Take a few minutes to relax and enjoy the view.
- If you are wanting an additional hike afterwards you can hike to the Incan bridge which has quite a nice view.
Machu Picchu highlights
The Intihuatana stone
Intihuatana is a ritual stone in Machu Picchu associated with the astronomic clock and calendar of the Inca. Its name is derived from the local Quechua language and it means “The Hitching Post of the Sun”. The stone is a wonder of their ancient technology. It’s a kind of clock that measures when it’s time to celebrate the winter solstice, called by the Incas INTI Raymi, one of the most important celebrations and rituals of the entire Empire. If you happen to be watching at noon on either equinox, you’ll notice the stone’s shadow disappear for just a moment, as designed by its creators.
The Royal Tomb
The Royal Tomb was the place where sacrificial and burial rituals took place. There were more than 100 skeletons excavated from the cave-like tomb. This Mausoleum is that is located just below the Sacred Plaza and is vertically aligned with the Tower of the Sun Temple.
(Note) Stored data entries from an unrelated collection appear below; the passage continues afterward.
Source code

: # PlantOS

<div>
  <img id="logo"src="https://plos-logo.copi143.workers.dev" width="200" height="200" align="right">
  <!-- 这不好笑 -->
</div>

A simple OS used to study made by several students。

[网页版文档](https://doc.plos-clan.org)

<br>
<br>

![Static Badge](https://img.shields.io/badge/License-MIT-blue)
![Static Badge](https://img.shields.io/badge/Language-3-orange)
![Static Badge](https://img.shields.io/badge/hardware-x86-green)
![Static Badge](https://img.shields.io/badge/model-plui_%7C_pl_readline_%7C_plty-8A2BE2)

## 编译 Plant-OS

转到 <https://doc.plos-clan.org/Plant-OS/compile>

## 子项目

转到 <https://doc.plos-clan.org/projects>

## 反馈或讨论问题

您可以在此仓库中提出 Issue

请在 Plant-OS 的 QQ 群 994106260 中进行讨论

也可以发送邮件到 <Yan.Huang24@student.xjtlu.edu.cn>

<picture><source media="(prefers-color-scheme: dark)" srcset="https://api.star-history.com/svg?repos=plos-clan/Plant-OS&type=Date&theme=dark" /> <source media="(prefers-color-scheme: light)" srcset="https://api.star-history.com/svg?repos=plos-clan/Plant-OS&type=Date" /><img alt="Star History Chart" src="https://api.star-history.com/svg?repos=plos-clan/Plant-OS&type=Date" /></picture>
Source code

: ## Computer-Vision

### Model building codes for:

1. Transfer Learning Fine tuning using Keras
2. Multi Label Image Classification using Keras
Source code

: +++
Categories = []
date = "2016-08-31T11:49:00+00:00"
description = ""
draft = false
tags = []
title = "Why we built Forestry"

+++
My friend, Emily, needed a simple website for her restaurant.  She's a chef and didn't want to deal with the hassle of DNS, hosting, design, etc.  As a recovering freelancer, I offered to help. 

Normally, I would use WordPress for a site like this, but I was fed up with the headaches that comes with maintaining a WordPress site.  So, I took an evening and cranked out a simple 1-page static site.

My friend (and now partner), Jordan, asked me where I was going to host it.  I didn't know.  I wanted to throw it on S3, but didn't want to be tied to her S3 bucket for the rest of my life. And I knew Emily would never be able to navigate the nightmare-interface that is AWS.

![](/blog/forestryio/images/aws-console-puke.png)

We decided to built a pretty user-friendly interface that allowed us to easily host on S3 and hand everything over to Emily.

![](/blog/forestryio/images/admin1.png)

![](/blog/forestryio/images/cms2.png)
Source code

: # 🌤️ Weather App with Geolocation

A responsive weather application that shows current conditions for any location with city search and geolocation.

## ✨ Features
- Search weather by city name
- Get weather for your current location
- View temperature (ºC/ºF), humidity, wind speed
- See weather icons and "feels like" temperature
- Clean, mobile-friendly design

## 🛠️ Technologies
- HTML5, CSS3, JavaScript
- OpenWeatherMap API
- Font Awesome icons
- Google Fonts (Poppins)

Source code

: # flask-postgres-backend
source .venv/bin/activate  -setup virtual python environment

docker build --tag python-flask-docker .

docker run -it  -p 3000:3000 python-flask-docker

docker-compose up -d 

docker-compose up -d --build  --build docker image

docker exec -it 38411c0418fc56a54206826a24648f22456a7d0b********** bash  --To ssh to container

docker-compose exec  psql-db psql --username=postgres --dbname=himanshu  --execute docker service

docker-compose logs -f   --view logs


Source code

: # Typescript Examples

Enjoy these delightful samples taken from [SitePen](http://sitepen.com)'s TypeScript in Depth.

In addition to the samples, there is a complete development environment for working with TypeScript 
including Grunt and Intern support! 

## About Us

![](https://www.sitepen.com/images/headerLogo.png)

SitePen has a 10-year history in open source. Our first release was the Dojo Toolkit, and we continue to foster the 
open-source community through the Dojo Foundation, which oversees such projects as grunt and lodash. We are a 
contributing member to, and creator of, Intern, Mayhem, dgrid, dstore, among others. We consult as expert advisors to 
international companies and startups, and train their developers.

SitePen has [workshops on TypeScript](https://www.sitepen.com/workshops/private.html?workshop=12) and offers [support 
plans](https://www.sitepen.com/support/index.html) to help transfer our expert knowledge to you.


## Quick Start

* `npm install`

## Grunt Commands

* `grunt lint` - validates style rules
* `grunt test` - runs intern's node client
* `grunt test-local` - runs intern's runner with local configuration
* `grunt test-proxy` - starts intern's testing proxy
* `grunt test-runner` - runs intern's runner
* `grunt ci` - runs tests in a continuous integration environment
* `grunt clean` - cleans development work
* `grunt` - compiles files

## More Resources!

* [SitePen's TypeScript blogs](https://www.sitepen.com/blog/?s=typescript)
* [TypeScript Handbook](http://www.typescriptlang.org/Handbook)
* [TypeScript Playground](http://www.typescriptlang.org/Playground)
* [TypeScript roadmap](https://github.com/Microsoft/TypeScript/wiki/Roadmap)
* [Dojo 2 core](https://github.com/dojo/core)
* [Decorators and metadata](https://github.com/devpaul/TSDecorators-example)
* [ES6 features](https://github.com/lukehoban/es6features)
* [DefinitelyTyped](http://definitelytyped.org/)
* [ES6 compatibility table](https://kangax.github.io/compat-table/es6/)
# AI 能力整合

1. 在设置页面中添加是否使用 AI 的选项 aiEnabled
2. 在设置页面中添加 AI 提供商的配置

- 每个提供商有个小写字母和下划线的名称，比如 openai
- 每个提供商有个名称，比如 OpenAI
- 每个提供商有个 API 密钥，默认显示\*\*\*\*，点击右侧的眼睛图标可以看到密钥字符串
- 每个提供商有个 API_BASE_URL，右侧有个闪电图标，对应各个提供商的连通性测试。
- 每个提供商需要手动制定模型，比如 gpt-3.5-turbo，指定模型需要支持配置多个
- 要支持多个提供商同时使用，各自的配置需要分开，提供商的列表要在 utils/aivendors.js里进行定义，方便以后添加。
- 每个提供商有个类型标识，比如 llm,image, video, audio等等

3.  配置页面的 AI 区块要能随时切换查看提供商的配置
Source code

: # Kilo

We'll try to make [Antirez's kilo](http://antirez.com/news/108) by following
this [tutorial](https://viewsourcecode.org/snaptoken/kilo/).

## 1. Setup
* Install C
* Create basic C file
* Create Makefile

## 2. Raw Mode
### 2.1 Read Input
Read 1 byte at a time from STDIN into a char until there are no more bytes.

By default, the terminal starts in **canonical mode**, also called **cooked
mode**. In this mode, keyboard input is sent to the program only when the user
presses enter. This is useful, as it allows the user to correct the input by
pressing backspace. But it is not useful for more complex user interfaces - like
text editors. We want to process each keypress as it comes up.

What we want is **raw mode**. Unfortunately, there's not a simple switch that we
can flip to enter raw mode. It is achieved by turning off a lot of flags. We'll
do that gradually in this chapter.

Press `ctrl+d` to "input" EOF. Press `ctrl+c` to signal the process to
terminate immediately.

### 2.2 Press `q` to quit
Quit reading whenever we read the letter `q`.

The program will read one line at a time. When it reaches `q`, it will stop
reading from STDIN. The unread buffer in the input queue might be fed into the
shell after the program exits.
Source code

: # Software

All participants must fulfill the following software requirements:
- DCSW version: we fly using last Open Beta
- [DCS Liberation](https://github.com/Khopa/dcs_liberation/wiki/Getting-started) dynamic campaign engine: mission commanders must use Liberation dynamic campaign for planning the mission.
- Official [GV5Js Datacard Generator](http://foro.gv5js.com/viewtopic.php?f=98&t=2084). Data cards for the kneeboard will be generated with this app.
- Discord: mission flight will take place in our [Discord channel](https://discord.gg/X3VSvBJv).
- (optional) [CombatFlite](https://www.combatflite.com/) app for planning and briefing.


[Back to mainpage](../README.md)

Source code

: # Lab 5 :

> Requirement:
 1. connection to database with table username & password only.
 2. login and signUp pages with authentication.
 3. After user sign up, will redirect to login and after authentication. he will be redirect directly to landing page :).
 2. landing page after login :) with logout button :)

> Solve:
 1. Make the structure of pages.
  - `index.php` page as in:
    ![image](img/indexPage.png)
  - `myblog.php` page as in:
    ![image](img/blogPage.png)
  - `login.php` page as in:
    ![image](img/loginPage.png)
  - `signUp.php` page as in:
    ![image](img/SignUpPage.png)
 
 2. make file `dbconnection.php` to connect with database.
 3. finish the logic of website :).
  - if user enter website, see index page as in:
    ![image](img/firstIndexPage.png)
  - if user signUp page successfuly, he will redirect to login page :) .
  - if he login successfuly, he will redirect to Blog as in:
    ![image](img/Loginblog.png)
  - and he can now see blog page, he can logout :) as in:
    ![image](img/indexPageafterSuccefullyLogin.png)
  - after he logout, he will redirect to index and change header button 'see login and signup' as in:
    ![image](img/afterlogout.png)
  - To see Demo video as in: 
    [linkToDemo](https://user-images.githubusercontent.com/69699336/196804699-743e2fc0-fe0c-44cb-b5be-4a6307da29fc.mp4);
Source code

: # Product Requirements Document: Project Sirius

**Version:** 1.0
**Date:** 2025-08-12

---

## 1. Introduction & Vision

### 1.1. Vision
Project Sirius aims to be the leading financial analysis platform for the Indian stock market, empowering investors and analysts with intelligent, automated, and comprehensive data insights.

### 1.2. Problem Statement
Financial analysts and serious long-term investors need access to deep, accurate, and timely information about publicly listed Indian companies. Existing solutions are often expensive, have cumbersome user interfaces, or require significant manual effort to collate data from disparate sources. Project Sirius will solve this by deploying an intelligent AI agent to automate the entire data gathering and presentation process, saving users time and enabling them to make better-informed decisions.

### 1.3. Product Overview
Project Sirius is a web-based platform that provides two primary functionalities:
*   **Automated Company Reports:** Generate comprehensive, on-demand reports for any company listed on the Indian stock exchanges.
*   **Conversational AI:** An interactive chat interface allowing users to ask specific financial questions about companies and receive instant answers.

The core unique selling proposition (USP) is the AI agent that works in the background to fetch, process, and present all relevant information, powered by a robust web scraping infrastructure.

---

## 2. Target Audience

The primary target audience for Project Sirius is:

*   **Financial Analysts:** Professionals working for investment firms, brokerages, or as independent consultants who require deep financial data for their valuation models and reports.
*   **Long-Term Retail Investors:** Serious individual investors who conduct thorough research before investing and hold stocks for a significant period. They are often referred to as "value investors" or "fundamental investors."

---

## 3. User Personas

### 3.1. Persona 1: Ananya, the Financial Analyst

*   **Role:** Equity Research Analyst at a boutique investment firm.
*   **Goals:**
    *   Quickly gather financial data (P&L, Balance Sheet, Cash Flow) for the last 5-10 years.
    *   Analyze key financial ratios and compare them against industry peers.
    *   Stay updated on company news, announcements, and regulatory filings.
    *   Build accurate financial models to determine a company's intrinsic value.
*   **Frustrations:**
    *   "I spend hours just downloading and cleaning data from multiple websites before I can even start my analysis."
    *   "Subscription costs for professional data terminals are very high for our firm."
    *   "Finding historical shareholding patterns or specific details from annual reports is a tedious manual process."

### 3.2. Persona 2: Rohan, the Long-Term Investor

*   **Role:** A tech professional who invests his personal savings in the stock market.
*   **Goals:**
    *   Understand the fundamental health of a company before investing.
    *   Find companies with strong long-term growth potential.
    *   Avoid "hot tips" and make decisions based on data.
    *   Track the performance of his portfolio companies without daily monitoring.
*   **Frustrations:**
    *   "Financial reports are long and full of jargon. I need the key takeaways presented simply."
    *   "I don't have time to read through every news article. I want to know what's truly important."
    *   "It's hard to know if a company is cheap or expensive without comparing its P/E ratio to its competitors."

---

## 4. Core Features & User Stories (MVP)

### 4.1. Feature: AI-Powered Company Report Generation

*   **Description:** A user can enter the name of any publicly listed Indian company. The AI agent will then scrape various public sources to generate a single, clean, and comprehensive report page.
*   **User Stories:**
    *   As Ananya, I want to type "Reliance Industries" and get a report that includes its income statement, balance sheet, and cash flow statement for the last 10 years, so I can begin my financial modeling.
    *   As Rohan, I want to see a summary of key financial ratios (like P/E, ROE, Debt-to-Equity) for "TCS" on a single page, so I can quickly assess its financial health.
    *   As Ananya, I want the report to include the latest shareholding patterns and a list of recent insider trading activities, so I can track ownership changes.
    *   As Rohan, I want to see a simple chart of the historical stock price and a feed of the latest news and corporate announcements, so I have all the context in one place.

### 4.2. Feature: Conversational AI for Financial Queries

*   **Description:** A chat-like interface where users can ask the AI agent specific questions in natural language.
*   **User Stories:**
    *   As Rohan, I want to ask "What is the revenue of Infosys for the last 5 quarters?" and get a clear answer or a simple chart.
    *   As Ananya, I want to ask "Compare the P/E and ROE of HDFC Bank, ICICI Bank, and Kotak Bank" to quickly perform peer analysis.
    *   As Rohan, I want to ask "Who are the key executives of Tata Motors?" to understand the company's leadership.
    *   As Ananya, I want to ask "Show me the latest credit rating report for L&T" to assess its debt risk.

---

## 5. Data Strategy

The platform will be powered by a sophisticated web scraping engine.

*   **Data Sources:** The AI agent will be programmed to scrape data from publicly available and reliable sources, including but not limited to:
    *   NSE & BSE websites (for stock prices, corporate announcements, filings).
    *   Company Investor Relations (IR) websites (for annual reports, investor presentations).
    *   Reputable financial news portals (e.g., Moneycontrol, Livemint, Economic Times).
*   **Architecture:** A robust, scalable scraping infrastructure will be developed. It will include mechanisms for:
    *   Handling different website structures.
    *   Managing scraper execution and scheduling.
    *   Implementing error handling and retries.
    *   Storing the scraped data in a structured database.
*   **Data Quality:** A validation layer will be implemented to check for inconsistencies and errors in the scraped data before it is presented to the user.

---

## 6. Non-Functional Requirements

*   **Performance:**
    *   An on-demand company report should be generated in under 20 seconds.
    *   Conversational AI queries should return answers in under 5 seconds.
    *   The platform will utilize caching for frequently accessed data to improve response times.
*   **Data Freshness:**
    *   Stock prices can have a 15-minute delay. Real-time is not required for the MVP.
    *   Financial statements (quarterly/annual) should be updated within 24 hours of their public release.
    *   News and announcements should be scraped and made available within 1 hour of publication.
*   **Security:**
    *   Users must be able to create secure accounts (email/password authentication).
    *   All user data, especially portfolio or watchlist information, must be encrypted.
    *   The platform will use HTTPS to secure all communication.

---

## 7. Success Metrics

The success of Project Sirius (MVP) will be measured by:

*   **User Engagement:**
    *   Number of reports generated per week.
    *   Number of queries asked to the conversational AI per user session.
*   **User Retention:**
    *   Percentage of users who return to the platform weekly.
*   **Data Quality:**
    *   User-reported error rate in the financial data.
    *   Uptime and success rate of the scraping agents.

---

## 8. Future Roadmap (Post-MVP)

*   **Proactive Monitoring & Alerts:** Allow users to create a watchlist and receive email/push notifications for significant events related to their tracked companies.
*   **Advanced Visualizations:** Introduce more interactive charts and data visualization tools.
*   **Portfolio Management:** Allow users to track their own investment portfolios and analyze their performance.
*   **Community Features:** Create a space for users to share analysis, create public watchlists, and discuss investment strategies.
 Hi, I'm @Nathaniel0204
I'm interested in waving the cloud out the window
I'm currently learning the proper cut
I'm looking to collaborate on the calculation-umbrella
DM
Temple of the Three Windows
Located in the Sacred Plaza the temple has a sturdy rectangular walls that contain three windows that overlook the surrounding mountains of Machu Picchu.
Climb Huayna Picchu
Huayna Picchu is a mountain that rises over Machu Picchu. The Incas built a trail up the side of the Huayna Picchu and built temples and terraces on its top. The peak of Huayna Picchu is 2,693 meters (8,835 ft) above sea level, or about 260 meters (850 ft) higher than Machu Picchu. The reward for climbing the steep path comes as an amazing view from the top, which is said to be the best place to see Machu Picchu from above.